Problem to solve.
Reproduce verbatim the part of the lines that opens with the line containing "6. Empowering Developer Productivity" and closes with the line containing "Docker simplifies onboarding", including both of those lines.
┌──
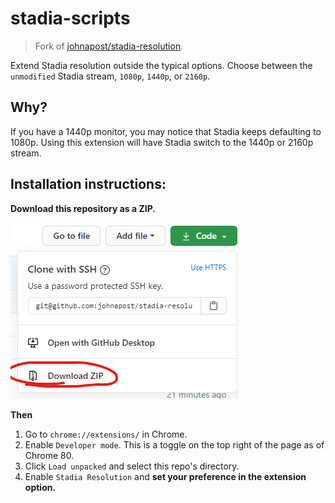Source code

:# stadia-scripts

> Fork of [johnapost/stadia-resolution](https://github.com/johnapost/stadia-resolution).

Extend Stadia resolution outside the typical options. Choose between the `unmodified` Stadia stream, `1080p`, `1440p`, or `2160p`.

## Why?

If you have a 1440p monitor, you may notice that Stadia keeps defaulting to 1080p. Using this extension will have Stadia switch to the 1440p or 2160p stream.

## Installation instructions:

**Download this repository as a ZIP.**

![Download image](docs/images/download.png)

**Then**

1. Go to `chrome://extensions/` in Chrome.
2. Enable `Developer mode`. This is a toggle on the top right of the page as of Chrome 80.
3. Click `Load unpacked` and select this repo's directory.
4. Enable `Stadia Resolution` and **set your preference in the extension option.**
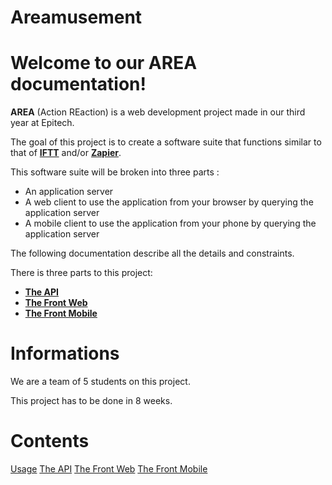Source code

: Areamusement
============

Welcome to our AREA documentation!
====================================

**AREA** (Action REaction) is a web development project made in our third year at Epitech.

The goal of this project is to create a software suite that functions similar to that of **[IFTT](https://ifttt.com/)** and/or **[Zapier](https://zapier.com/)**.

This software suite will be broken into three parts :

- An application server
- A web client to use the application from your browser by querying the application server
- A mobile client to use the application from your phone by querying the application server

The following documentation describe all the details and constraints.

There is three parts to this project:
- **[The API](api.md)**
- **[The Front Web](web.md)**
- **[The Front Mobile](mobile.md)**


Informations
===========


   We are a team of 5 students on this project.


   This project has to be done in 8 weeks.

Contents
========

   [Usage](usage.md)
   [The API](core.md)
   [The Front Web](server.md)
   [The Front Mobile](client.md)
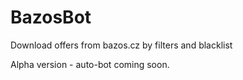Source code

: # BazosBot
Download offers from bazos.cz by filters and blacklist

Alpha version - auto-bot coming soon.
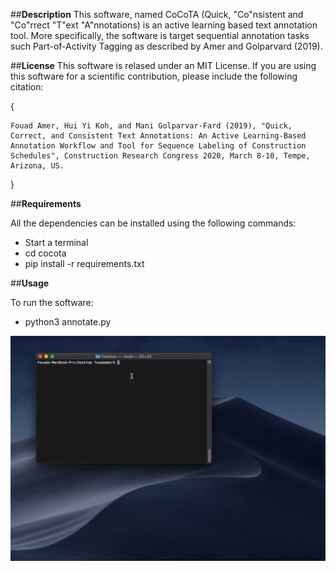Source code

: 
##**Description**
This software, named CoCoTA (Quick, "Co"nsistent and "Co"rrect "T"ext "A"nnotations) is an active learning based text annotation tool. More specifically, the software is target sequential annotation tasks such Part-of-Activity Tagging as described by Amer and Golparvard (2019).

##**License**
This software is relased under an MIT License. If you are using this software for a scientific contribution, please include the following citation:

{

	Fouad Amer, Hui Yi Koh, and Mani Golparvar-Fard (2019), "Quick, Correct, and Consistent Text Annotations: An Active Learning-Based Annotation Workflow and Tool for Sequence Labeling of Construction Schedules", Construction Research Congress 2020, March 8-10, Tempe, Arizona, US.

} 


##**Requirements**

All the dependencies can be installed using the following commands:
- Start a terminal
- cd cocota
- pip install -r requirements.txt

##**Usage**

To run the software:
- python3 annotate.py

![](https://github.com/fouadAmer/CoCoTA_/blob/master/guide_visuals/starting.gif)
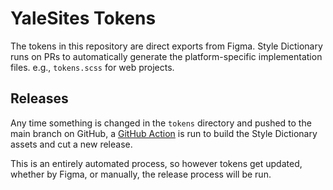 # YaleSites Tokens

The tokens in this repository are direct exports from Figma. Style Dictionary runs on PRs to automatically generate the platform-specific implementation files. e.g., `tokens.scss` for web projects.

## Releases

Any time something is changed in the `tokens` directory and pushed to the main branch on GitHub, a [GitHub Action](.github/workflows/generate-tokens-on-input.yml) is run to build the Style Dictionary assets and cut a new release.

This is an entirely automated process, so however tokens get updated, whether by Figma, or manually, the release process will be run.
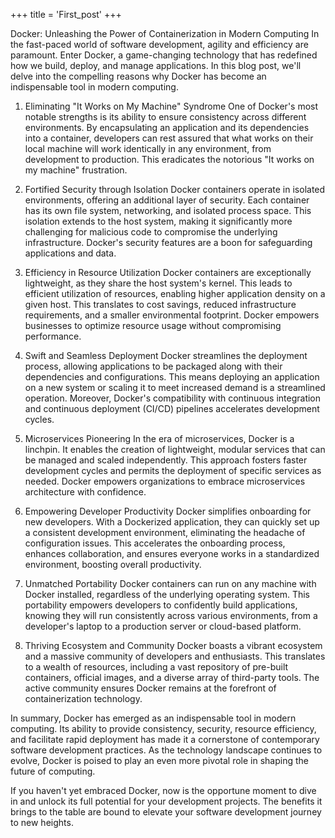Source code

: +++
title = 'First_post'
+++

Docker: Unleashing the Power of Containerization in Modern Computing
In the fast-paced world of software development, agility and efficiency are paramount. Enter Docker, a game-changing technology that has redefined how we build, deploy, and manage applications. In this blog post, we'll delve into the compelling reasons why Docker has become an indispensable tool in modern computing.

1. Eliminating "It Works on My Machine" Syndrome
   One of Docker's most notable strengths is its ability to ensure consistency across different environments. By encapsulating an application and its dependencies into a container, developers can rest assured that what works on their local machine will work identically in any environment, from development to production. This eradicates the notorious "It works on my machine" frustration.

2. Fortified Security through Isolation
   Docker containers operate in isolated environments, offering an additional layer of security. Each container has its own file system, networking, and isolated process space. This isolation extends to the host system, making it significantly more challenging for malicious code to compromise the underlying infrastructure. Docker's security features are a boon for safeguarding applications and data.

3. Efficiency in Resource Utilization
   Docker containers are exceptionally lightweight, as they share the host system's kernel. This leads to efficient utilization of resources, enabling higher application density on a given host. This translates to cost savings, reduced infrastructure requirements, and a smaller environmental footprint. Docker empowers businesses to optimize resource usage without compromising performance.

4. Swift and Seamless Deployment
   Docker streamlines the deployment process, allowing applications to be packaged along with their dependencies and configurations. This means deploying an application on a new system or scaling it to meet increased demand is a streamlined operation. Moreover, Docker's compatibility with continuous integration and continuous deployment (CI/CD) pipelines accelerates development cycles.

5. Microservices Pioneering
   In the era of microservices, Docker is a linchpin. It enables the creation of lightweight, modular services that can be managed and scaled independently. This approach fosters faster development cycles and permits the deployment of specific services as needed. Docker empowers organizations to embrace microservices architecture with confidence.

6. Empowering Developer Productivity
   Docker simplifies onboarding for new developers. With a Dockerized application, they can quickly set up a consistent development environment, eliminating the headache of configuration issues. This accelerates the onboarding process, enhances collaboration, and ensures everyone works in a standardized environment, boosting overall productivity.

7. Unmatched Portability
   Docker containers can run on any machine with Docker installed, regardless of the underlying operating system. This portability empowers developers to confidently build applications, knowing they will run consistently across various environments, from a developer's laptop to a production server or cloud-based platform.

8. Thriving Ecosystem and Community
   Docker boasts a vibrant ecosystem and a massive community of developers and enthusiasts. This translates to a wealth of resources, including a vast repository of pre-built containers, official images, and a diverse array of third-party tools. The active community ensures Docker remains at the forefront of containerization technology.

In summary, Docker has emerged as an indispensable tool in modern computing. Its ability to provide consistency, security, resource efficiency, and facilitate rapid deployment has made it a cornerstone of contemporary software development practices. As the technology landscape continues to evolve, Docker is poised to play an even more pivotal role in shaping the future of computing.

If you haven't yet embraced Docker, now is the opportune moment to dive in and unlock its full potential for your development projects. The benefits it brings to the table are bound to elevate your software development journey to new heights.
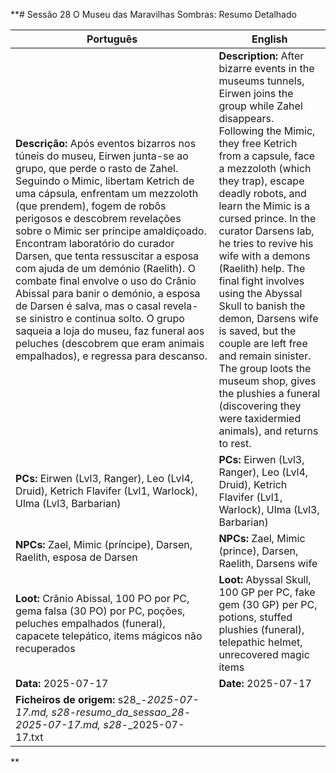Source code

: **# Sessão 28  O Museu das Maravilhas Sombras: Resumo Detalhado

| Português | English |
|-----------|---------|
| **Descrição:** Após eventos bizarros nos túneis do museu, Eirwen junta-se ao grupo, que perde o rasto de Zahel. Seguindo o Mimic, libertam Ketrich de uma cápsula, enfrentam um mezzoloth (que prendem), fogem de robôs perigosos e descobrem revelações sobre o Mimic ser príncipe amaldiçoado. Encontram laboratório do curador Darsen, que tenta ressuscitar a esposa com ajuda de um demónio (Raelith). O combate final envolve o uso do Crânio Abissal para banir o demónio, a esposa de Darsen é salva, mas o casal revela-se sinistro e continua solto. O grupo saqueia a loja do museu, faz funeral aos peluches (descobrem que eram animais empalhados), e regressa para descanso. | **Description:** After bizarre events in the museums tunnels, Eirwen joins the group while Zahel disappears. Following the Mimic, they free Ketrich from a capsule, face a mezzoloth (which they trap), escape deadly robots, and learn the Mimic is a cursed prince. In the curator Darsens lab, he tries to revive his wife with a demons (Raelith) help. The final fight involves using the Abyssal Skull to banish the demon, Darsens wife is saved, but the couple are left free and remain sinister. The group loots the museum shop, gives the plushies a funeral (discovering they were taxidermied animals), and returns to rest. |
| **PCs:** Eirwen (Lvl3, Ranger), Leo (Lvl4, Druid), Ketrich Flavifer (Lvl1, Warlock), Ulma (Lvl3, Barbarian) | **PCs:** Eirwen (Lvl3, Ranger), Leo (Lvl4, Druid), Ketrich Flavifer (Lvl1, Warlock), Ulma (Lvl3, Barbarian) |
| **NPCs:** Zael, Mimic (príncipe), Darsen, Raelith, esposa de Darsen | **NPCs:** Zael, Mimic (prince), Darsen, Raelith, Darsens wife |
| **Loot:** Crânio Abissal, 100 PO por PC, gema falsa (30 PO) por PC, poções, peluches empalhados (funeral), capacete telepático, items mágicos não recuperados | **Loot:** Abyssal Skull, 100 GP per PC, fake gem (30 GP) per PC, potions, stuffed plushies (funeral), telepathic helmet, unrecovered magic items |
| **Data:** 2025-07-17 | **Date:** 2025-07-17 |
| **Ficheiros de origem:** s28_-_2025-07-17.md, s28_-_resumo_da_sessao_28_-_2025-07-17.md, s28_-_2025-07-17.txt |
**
└──
Solution for this problem.
6. Empowering Developer Productivity
   Docker simplifies onboarding for new developers. With a Dockerized application, they can quickly set up a consistent development environment, eliminating the headache of configuration issues. This accelerates the onboarding process, enhances collaboration, and ensures everyone works in a standardized environment, boosting overall productivity.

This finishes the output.